§ Stated problem: Count the lines below that contain the string "NewBodyOperationType" and give only the number.

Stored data
□ □ □ □ □

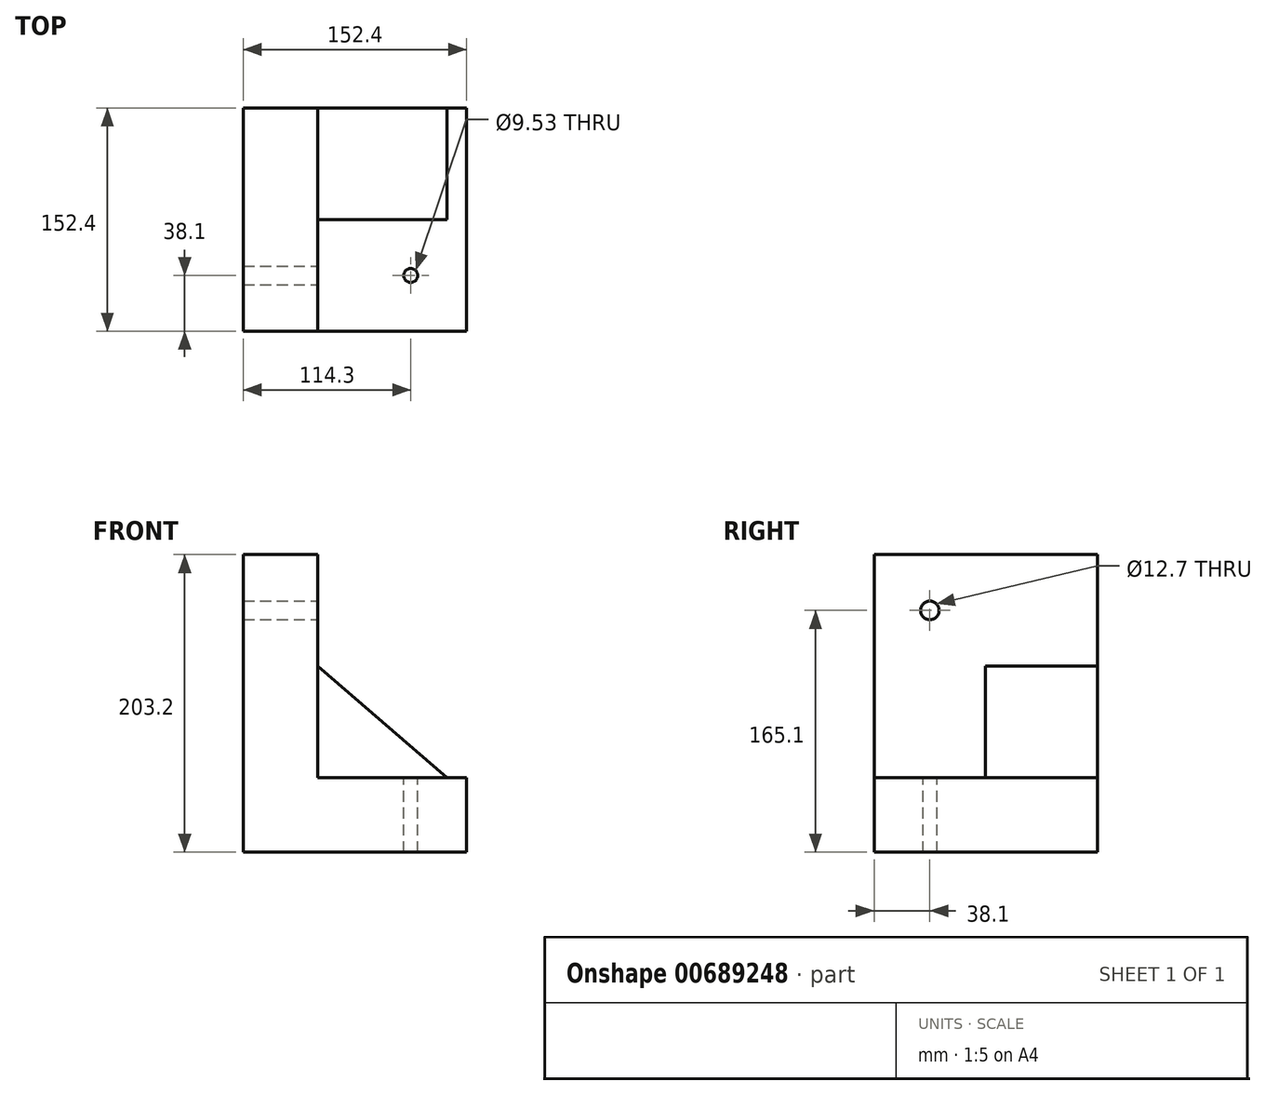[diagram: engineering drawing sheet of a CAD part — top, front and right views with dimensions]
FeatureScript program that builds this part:
annotation { "Feature Type Name" : "Feature", "Feature Type Description" : "" }
export const myFeature = defineFeature(function(context is Context, id is Id, definition is map)
    precondition{}
    {
        {
            var Q0;
            Q0=qCreatedBy(makeId("Front.planeOp"),FACE);
            var sketch = newSketch(context, id + "F0", { "sketchPlane" : qUnion([Q0])});
            skLineSegment(sketch, "E0", {"start": v(13.44, 173.4) * mm, "end": v(-37.36, 173.4) * mm});
            skLineSegment(sketch, "E1", {"start": v(-37.36, 173.4) * mm, "end": v(-37.36, -29.8) * mm});
            skLineSegment(sketch, "E2", {"start": v(-37.36, -29.8) * mm, "end": v(115.04, -29.8) * mm});
            skLineSegment(sketch, "E3", {"start": v(115.04, -29.8) * mm, "end": v(115.04, 21) * mm});
            skLineSegment(sketch, "E4", {"start": v(13.44, 21) * mm, "end": v(115.04, 21) * mm});
            skLineSegment(sketch, "E5", {"start": v(13.44, 173.4) * mm, "end": v(13.44, 21) * mm});
            skSolve(sketch);
        }
        {
            var Q0;
            Q0 = qSketchRegion(id + "F0", true);
            extrude(context, id + "F1", {"entities" : qUnion([Q0]), "depth" : 152.4 * mm, "offsetDistance" : 25.4 * mm});
        }
        {
            var Q0;
            Q0=makeQuery(id+"F1.opExtrude","SWEPT_FACE",FACE,{"disambiguationData":[OSD([sQuery(id+"F0.wireOp",EDGE,"E4")])]});
            var sketch = newSketch(context, id + "F2", { "sketchPlane" : qUnion([Q0])});
            skLineSegment(sketch, "E6.bottom", {"start": v(0, 0) * mm, "end": v(101.6, 0) * mm});
            skLineSegment(sketch, "E6.top", {"start": v(0, -76.2) * mm, "end": v(101.6, -76.2) * mm});
            skLineSegment(sketch, "E6.left", {"start": v(0, 0) * mm, "end": v(0, -76.2) * mm});
            skLineSegment(sketch, "E6.right", {"start": v(101.6, 0) * mm, "end": v(101.6, -76.2) * mm});
            skSolve(sketch);
        }
        {
            var Q0;
            Q0 = qSketchRegion(id + "F2", true);
            extrude(context, id + "F3", {"entities" : qUnion([Q0]), "operationType" : NewBodyOperationType.ADD, "depth" : 76.2 * mm, "offsetDistance" : 25.4 * mm});
        }
        {
            var Q0;
            Q0=makeQuery(id+"F3.opExtrude","SWEPT_FACE",FACE,{"disambiguationData":[OSD([sQuery(id+"F2.wireOp",EDGE,"E6.top")])]});
            var sketch = newSketch(context, id + "F4", { "sketchPlane" : qUnion([Q0])});
            skLineSegment(sketch, "E7", {"start": v(13.44, 97.2) * mm, "end": v(101.6, 21) * mm});
            skLineSegment(sketch, "E8", {"start": v(13.44, 97.2) * mm, "end": v(101.6, 97.2) * mm});
            skLineSegment(sketch, "E9", {"start": v(101.6, 97.2) * mm, "end": v(101.6, 21) * mm});
            skSolve(sketch);
        }
        {
            var Q0;
            Q0 = qSketchRegion(id + "F4", true);
            extrude(context, id + "F5", {"entities" : qUnion([Q0]), "operationType" : NewBodyOperationType.REMOVE, "oppositeDirection" : true, "depth" : 76.2 * mm, "offsetDistance" : 25.4 * mm});
        }
        {
            var Q0;
            Q0=makeQuery(id+"F1.opExtrude","SWEPT_FACE",FACE,{"disambiguationData":[OSD([sQuery(id+"F0.wireOp",EDGE,"E4")])]});
            var sketch = newSketch(context, id + "F6", { "sketchPlane" : qUnion([Q0])});
            skCircle(sketch, "E10", {"center": v(76.94, -114.3) * mm, "radius": 4.76 * mm});
            skSolve(sketch);
        }
        {
            var Q0;
            Q0=sQuery(id+"F6.wireOp",VERTEX,"E10.center");
            var Q1;
            Q1=makeQuery(id+"F1.opExtrude","SWEPT_BODY",BODY,{"disambiguationData":[OSD([sQuery(id+"F0.wireOp",EDGE,"E0"),sQuery(id+"F0.wireOp",EDGE,"E1"),sQuery(id+"F0.wireOp",EDGE,"E2"),sQuery(id+"F0.wireOp",EDGE,"E3"),sQuery(id+"F0.wireOp",EDGE,"E4"),sQuery(id+"F0.wireOp",EDGE,"E5")])]});
            hole(context, id + "F7", {"style" : HoleStyle.SIMPLE, "endStyle" : HoleEndStyle.THROUGH, "holeDiameter" : 9.52 * mm, "majorDiameter" : 6.35 * mm, "isTappedThrough" : true, "tappedDepth" : 12.7 * mm, "tapClearance" : 3, "locations" : qUnion([Q0]), "scope" : qUnion([Q1])});
        }
        {
            var Q0;
            Q0=makeQuery(id+"F1.opExtrude","SWEPT_FACE",FACE,{"disambiguationData":[OSD([sQuery(id+"F0.wireOp",EDGE,"E5")])]});
            var sketch = newSketch(context, id + "F8", { "sketchPlane" : qUnion([Q0])});
            skPoint(sketch, "E11", {"position": v(-114.3, 135.3) * mm});
            skSolve(sketch);
        }
        {
            var Q0;
            Q0=sQuery(id+"F8.wireOp",VERTEX,"E11");
            var Q1;
            Q1=makeQuery(id+"F1.opExtrude","SWEPT_BODY",BODY,{"disambiguationData":[OSD([sQuery(id+"F0.wireOp",EDGE,"E0"),sQuery(id+"F0.wireOp",EDGE,"E1"),sQuery(id+"F0.wireOp",EDGE,"E2"),sQuery(id+"F0.wireOp",EDGE,"E3"),sQuery(id+"F0.wireOp",EDGE,"E4"),sQuery(id+"F0.wireOp",EDGE,"E5")])]});
            hole(context, id + "F9", {"style" : HoleStyle.SIMPLE, "endStyle" : HoleEndStyle.THROUGH, "holeDiameter" : 12.7 * mm, "majorDiameter" : 6.35 * mm, "isTappedThrough" : true, "tappedDepth" : 12.7 * mm, "tapClearance" : 3, "locations" : qUnion([Q0]), "scope" : qUnion([Q1])});
        }
    });
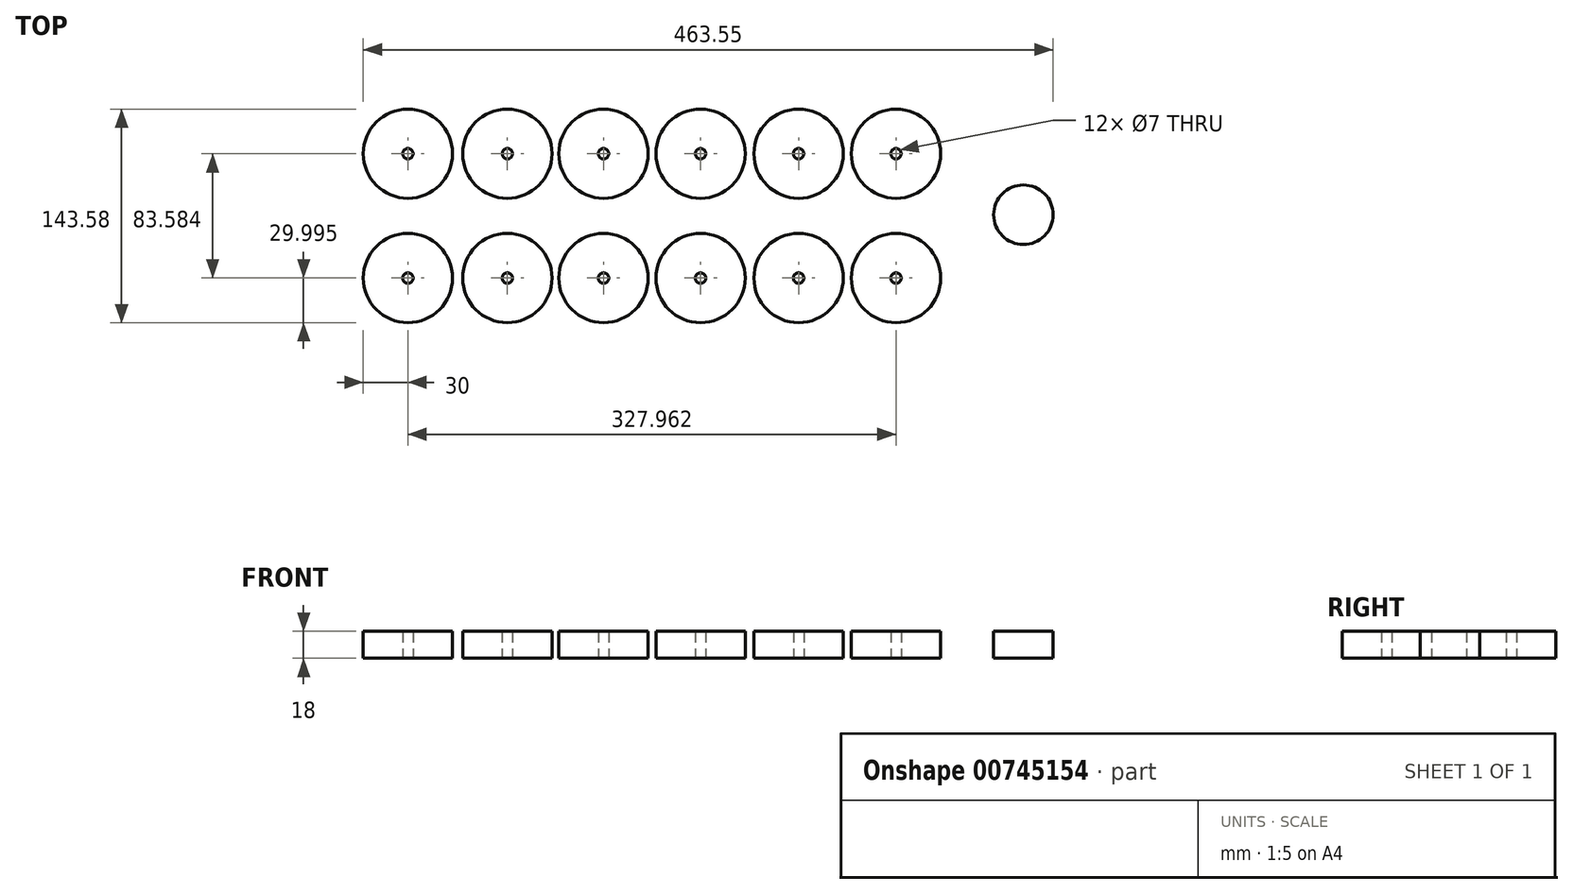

□ □ □ □ □

§ Task answer: 2